The chemoattractant IL-8 has previously been mentioned as one of the best potential illness marker in CFS (Broderick et al. 2012) and it has also been shown to be significantly increased in fibromyalgia (Wang et al. 2009), a psychosomatic condition that presents similarities and clinical symptom overlap with CFS. In our sample, IL-8 levels were also significantly increased in CFS patients and solely IL-8 showed a positive correlation to daytime fatigue symptom intensity on the FSS."

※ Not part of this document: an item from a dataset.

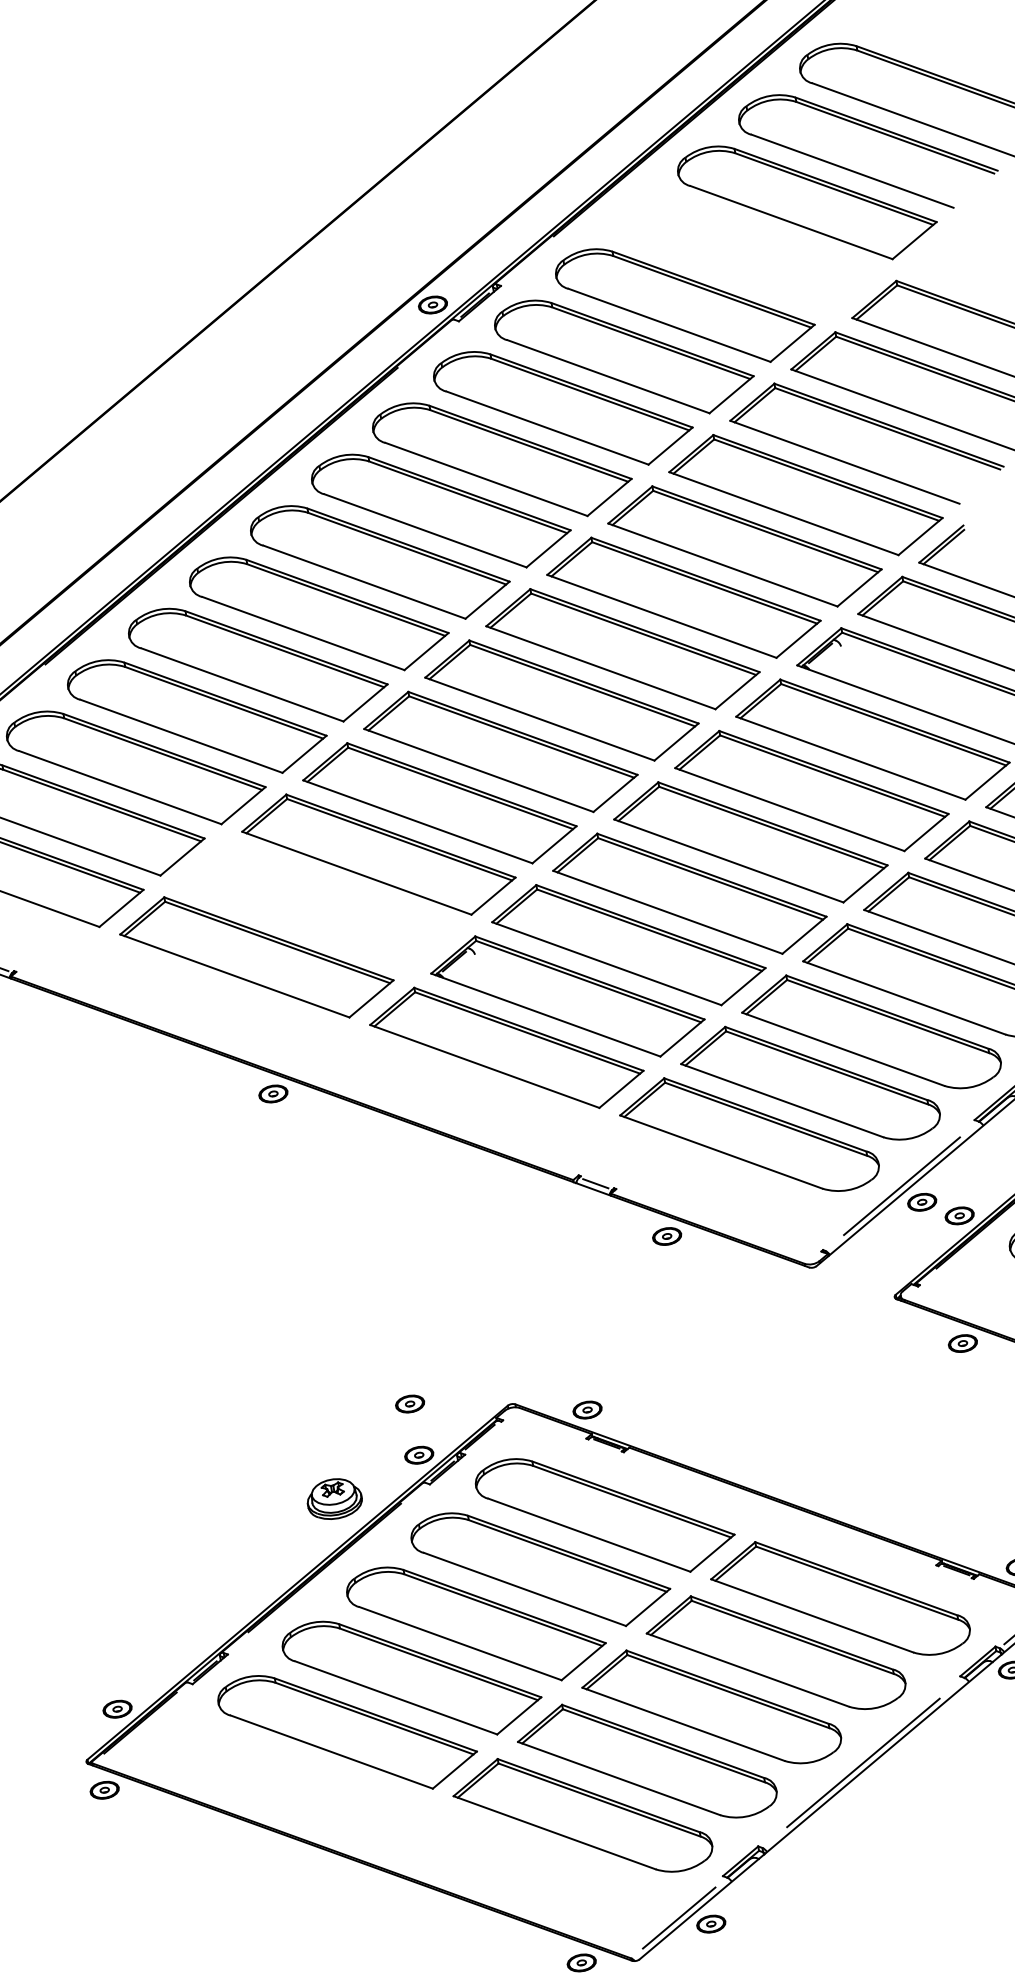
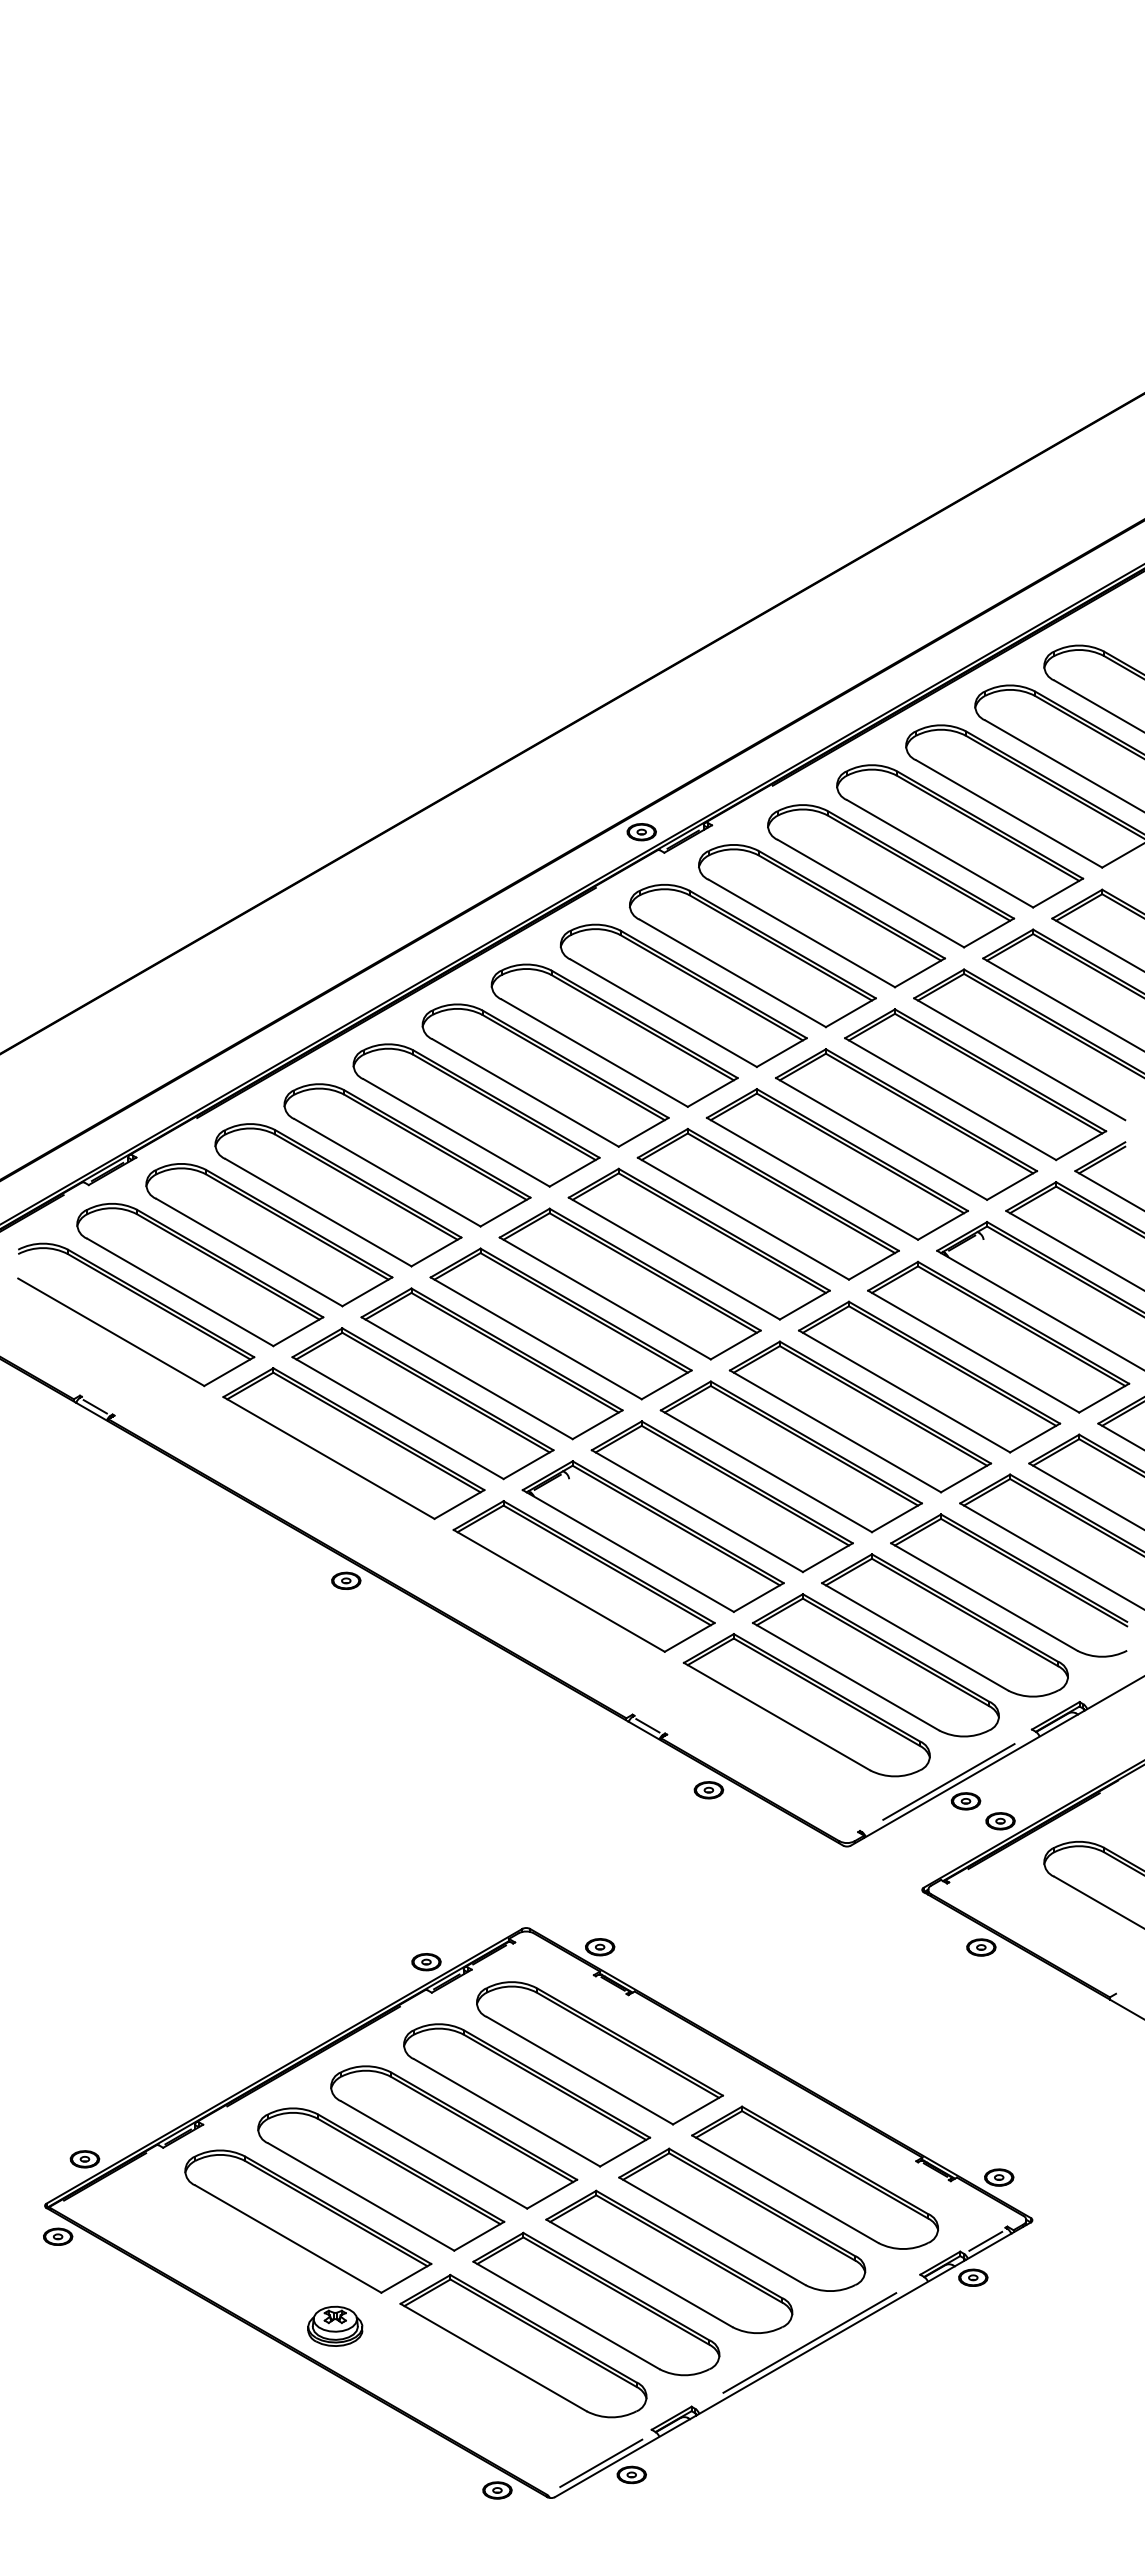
part: (747, 253) -> (960, 836), added
part: (317, 905) -> (422, 1403), added
part: (410, 1404) -> (426, 1910), removed
part: (334, 1498) -> (335, 2325), moved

At the end of the discussion they do seem a little dismissive about the significance and potential use of the immune markers findings, and they are more keen on using some of the other measures to assess CFS, but nevertheless, for psychiatrists, I don't think we can complain too much.
They say:
"
Until now, there is no consensus of how we could represent or demonstrate a clinical condition’s state that is essentially linked to perception and may fluctuate over a time span. However, our study also showed that a physical assessment of fatigue can be significantly related to global sensations of fatigue and even predict symptom intensity as assessed by structured scales like the FSS in clinical conditions as CFS.
"
With respect to the biological findings in immune activity as displayed by cytokine levels here, it remains however unclear if specific cytokines are consistent markers or mediators of fatigue sensations in general.
"
Despite IL-8 showing a strong correlation to perceived fatigue intensity in our sample, these biological assessments should be expanded to other models of chronic daytime fatigue to increase our understanding of their respective roles in global fatigue sensations. Although showing promising and rather consistent results, the more sophisticated and cost-intensive biological measures, like cytokine expression assessments, might currently still be limited to research purposes.
"
In conclusion, we propose that objective measurements of fatigue should therewith be multidimensional and contain assessments of mental and physical fatigue and rather focus on fatigability (kinetic and dynamic aspects of fatigue) and that future studies should explore the ‘time on task effects’ (Pattyn et al. 2008) to come up with a proposal of structured chronic fatigue assessments which can be routinely available and used in daily clinical practice."
With regards to the sleep aspect of the study, they conlude:
"
Hence, with respect to potential treatment attitudes, we propose that co-morbid or overlapping excessive daytime sleepiness should always be excluded in patients presenting with a main complaint of idiopathic chronic daytime fatigue whether corresponding to CDC criteria of CFS or not."